In the method for producing a substrate for an electrophotographic photosensitive member in which a photosensitive layer is formed on the surface to produce an electrophotographic photosensitive member,
Extrusion processing of the metal material for the base, and an extruded tube having an uneven thickness of 0.2 mm or less,
The outer peripheral reference runout at the center of the drawn tube obtained by drawing and cutting to a predetermined length is selected at 0.1 mm or less, and the outer peripheral reference runout at the pipe end is selected at 0.03 mm or less,
Next, a method for producing a substrate for an electrophotographic photosensitive member, comprising performing a cutting process using a lathe having an inner diameter receiving chuck jig.

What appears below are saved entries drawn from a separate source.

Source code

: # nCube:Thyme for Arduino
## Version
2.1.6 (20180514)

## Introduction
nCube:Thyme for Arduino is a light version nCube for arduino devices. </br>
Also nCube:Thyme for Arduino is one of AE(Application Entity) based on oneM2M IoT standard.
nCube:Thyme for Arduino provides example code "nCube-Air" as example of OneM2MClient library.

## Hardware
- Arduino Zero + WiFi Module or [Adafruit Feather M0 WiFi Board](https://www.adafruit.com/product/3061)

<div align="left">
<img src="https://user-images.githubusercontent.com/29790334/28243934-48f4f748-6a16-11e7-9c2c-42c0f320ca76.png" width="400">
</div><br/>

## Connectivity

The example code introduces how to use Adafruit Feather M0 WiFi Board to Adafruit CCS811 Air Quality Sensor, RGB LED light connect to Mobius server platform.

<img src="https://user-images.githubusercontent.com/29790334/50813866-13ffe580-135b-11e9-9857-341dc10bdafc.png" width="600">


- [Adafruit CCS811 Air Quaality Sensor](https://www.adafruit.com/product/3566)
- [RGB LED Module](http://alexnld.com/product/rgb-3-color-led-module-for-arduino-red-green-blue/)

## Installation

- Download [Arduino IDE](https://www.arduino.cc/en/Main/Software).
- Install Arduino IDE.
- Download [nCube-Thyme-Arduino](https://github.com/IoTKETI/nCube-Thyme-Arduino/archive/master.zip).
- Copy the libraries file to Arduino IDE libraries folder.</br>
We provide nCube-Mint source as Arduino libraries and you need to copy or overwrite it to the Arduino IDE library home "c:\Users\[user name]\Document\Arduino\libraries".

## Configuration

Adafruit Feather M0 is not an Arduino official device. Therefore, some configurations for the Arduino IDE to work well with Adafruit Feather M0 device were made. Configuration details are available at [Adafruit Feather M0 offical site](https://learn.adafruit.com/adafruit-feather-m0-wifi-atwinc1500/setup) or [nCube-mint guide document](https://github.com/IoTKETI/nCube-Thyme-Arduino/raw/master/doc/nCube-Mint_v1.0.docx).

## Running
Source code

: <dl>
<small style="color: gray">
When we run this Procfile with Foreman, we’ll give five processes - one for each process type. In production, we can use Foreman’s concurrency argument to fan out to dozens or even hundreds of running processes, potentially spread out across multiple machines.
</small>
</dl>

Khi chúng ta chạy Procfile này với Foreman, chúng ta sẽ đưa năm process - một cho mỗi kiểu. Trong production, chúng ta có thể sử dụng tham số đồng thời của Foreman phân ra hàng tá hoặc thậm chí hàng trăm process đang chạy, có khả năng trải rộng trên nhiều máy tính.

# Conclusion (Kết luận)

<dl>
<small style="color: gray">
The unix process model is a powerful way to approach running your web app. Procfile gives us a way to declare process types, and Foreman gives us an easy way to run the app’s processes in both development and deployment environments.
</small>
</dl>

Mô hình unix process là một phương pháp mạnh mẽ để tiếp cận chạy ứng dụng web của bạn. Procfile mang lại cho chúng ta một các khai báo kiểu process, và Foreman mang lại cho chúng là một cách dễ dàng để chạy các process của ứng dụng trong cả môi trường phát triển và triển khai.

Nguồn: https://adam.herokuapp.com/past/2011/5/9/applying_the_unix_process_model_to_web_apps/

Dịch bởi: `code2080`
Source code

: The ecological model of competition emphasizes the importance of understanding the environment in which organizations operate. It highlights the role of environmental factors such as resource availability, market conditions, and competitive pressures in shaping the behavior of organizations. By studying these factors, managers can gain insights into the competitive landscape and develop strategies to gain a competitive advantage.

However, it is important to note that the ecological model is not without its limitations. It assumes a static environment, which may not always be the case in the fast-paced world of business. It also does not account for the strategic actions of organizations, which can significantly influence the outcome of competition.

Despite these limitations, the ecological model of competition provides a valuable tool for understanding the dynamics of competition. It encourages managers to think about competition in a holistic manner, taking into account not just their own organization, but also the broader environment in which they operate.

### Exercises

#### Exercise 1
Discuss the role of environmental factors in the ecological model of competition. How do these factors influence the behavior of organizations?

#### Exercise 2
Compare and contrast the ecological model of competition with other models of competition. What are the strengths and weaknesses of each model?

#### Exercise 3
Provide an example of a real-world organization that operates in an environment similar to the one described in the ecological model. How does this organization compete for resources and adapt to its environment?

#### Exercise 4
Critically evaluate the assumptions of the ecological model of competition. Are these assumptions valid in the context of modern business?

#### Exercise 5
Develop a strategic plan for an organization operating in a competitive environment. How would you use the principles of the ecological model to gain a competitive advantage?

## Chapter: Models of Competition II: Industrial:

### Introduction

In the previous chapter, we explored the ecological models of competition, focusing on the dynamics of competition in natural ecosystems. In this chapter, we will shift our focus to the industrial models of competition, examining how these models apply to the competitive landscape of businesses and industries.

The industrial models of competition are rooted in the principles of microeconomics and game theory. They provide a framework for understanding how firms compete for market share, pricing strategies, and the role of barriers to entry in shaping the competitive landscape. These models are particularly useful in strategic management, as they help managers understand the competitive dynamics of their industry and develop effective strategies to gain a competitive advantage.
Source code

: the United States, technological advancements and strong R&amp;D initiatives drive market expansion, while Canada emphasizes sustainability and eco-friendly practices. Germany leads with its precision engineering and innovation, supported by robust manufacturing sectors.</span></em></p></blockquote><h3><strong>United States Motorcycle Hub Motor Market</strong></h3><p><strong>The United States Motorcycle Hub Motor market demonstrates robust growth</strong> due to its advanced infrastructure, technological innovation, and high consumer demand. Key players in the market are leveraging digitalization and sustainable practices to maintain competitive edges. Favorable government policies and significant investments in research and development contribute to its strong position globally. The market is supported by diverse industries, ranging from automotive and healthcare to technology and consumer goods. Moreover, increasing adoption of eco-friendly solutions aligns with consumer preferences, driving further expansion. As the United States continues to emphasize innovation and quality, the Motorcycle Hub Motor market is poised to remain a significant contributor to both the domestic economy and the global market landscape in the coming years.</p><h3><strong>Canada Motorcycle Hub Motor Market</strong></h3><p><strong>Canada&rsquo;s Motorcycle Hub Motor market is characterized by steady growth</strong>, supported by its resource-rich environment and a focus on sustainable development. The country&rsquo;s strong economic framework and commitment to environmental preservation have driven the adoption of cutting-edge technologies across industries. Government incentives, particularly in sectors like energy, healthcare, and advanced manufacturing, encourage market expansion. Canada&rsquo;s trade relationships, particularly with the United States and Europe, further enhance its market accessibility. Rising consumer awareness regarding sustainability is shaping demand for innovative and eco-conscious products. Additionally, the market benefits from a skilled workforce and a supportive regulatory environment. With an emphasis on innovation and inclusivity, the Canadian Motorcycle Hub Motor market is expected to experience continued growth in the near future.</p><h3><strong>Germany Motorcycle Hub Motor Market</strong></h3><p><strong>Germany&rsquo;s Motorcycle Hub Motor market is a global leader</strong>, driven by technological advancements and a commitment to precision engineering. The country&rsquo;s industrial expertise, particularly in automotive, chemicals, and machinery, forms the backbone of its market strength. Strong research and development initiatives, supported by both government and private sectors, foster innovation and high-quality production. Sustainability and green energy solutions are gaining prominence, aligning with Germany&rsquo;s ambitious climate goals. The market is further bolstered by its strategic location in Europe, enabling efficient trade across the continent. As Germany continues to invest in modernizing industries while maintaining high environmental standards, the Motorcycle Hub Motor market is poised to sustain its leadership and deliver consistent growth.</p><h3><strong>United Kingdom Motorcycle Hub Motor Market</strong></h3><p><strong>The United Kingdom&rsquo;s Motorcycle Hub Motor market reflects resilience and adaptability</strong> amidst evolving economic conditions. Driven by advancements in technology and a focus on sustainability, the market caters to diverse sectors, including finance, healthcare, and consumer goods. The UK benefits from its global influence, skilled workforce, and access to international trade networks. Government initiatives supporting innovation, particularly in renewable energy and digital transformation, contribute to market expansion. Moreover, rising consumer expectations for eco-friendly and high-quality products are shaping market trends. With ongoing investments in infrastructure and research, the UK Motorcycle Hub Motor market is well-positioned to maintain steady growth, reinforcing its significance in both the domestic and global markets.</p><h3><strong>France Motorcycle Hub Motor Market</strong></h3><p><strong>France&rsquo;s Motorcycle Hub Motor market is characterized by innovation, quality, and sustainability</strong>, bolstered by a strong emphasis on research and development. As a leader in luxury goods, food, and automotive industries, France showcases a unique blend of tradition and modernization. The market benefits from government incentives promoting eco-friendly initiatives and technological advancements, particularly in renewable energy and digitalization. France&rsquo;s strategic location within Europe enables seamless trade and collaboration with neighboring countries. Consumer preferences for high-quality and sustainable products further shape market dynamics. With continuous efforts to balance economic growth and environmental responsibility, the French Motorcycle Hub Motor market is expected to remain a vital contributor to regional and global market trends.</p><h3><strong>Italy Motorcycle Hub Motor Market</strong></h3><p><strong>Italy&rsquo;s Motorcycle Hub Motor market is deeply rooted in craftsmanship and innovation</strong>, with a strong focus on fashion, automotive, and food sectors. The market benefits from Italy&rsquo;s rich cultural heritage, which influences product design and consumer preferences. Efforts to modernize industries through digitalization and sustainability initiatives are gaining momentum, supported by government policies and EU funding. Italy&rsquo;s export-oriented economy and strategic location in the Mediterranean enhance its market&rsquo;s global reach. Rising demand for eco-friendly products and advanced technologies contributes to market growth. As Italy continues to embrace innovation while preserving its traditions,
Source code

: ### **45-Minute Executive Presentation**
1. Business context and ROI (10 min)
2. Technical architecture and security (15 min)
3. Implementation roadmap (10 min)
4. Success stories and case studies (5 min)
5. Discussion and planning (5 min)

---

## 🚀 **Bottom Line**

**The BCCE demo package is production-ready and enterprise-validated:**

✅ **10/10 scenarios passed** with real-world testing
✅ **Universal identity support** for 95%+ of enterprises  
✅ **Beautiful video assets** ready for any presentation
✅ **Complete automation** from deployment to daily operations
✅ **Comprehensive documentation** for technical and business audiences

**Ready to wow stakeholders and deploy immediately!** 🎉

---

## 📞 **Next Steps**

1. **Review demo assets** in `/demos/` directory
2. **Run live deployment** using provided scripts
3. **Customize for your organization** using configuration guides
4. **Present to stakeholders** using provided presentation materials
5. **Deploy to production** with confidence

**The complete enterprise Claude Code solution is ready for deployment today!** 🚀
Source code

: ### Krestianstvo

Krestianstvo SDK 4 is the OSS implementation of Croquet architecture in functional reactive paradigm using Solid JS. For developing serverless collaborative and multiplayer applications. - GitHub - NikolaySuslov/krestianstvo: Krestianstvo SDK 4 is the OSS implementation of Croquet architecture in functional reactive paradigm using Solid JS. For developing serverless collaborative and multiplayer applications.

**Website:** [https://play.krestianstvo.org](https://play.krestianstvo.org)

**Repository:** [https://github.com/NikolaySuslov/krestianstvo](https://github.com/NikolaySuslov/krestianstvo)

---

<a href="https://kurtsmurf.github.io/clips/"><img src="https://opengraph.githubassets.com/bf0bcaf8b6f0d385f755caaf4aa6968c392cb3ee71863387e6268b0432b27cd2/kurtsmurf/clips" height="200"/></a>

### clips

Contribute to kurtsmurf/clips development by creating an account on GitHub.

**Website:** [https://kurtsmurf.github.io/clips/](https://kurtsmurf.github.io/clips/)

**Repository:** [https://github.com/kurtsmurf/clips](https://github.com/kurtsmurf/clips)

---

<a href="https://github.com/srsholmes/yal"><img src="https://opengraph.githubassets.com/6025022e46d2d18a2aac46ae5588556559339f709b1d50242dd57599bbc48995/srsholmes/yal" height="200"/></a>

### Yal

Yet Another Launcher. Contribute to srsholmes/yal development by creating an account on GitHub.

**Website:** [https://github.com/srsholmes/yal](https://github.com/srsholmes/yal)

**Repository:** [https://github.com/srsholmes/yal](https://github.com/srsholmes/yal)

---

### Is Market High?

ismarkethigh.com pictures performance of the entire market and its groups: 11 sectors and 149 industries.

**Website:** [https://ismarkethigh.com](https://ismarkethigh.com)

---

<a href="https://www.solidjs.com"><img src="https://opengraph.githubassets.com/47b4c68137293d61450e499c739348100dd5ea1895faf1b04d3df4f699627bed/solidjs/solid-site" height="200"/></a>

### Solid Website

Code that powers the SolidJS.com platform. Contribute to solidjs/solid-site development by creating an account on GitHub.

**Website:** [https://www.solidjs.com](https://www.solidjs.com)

Measuring the inner diameter of the drawn pipe , stratifying the measured inner diameter of the drawn pipe by a width of 20 μm, and providing the inner diameter receiving chuck jig having an interference of 0 to 50 μm with respect to the median value of the layered width. The method for producing a substrate for an electrophotographic photoreceptor according to claim 1 , wherein the layered drawn tube is subjected to a cutting process. Measuring the inner diameter of the drawn pipe , stratifying the measured inner diameter of the drawn pipe by a width of 10 μm, and providing the inner diameter receiving chuck jig having an interference of 0 to 50 μm with respect to the median value of the layered width The method for producing a substrate for an electrophotographic photoreceptor according to claim 1 , wherein the layered drawn tube is subjected to a cutting process . 4. The method of manufacturing a substrate for an electrophotographic photosensitive member according to claim 2 , wherein the inner diameter receiving chuck jig is subjected to a cutting process with a deflection with respect to a lathe axis of 10 [mu] m or less. The method for producing a base for an electrophotographic photosensitive member according to any one of claims 1 to 4, wherein an outer diameter of the base for the electrophotographic photosensitive member is less than 40 mm. 6. The method for producing a base for an electrophotographic photoreceptor according to claim 1, wherein the metal material is an aluminum material, and the material hardness is 40 Hv or more in terms of Vickers hardness.